Treatment of Groundwater Containing Methane – Combination of the Processing Stages Desorption and Filtration

Methane is produced under anaerobic conditions by metabolic processes in microbes and can occur in waters of the types anoxic-anaerobic (RG 1/2) and anaerobic-reduced (RG 2). If the concentration of methane lies below 0.2 mg/L, then no special treatment processes are required apart from dosing of oxygen and rapid sand filtration, which are performed to remove iron, manganese, and ammonium. The research results show that a higher concentration of methane must be specially treated. From the point of view of stable deferrisation, oxidation of up to 2 mg/L is tolerable in rapid sand filtration. However, an unusual increase in regrowth potential was observed. For this reason, the oxidation of methane should be reduced to 0.5 mg/L until further experiments yield results on the microbiological stability of treated water.
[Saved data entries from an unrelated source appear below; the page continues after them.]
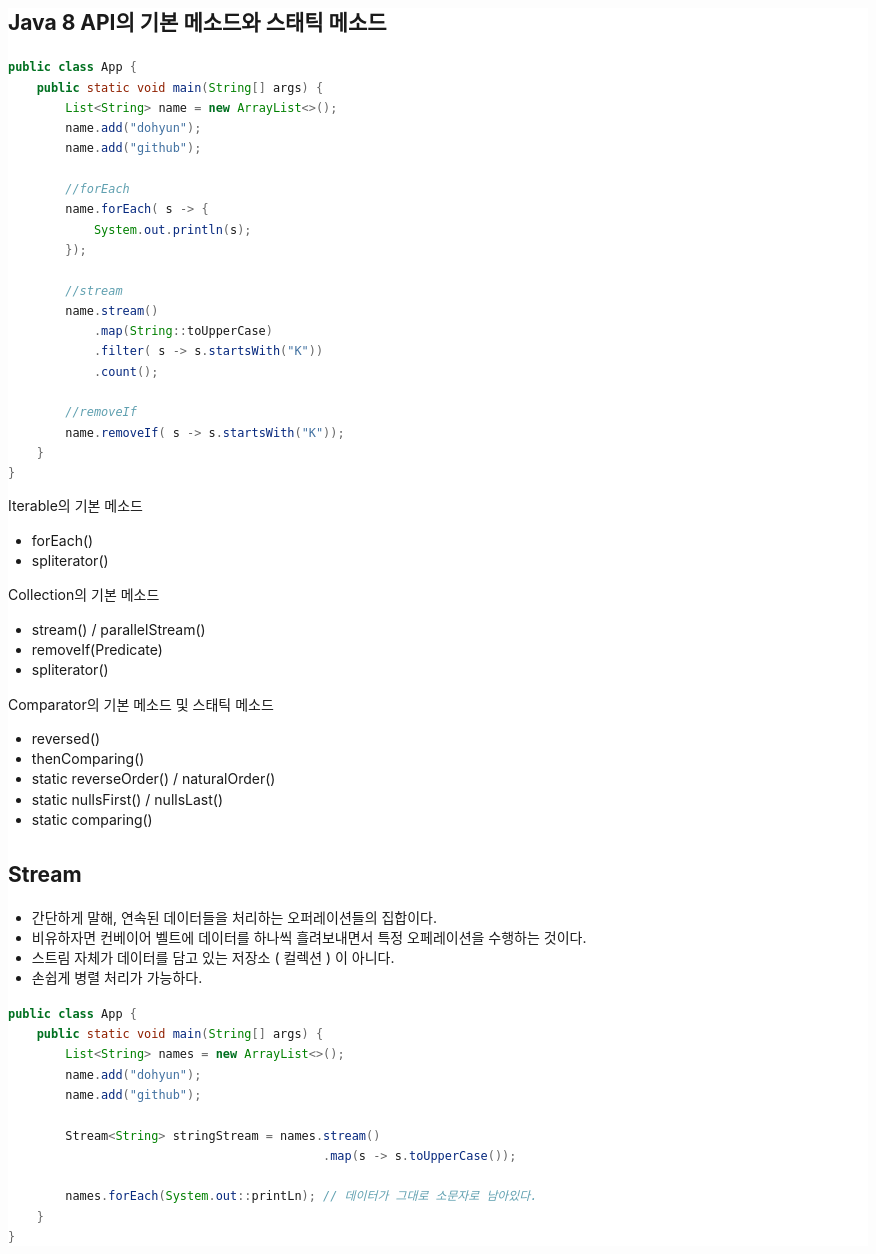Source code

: ## Java 8 API의 기본 메소드와 스태틱 메소드

```java
public class App {
    public static void main(String[] args) {
        List<String> name = new ArrayList<>();
        name.add("dohyun");
        name.add("github");

        //forEach
        name.forEach( s -> {
            System.out.println(s);
        });

        //stream
        name.stream()
            .map(String::toUpperCase)
            .filter( s -> s.startsWith("K"))
            .count();

        //removeIf
        name.removeIf( s -> s.startsWith("K"));
    }
}
```

Iterable의 기본 메소드
 - forEach()
 - spliterator()


Collection의 기본 메소드
 - stream() / parallelStream()
 - removeIf(Predicate)
 - spliterator()


Comparator의 기본 메소드 및 스태틱 메소드
 - reversed()
 - thenComparing()
 - static reverseOrder() / naturalOrder()
 - static nullsFirst() / nullsLast()
 - static comparing()

## Stream

 - 간단하게 말해, 연속된 데이터들을 처리하는 오퍼레이션들의 집합이다.
 - 비유하자면 컨베이어 벨트에 데이터를 하나씩 흘려보내면서 특정 오페레이션을 수행하는 것이다.
 - 스트림 자체가 데이터를 담고 있는 저장소 ( 컬렉션 ) 이 아니다.
 - 손쉽게 병렬 처리가 가능하다.

```java
public class App {
    public static void main(String[] args) {
        List<String> names = new ArrayList<>();
        name.add("dohyun");
        name.add("github");

        Stream<String> stringStream = names.stream()
                                            .map(s -> s.toUpperCase());

        names.forEach(System.out::printLn); // 데이터가 그대로 소문자로 남아있다. 
    }
}
```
Rapid sand filters for nitrification and demanganisation should have a maximum methane loading of 0.2 mg/L. The experiments show that nitrification first occurs at a methane concentration below 0.1 mg/L. During the working in of demanganisation, the inlet water should be free of methane. Therefore desorption is often required. If there is less than 1 mg/L to be degassed, then desorption can be achieved with overpressure in the oxidiser without any change in the carbonate-bicarbonate equilibrium. With other systems. such as packed columns, wetted-wall columns, or percolators, carbon dioxide is removed simultancously. By means of the coefficients of similarity found, it was shown that methane and carbon dioxide desorb in different proportions depending on the system, and that the discharge of carbon dioxide can be reduced through a decrease in the air/water ratio.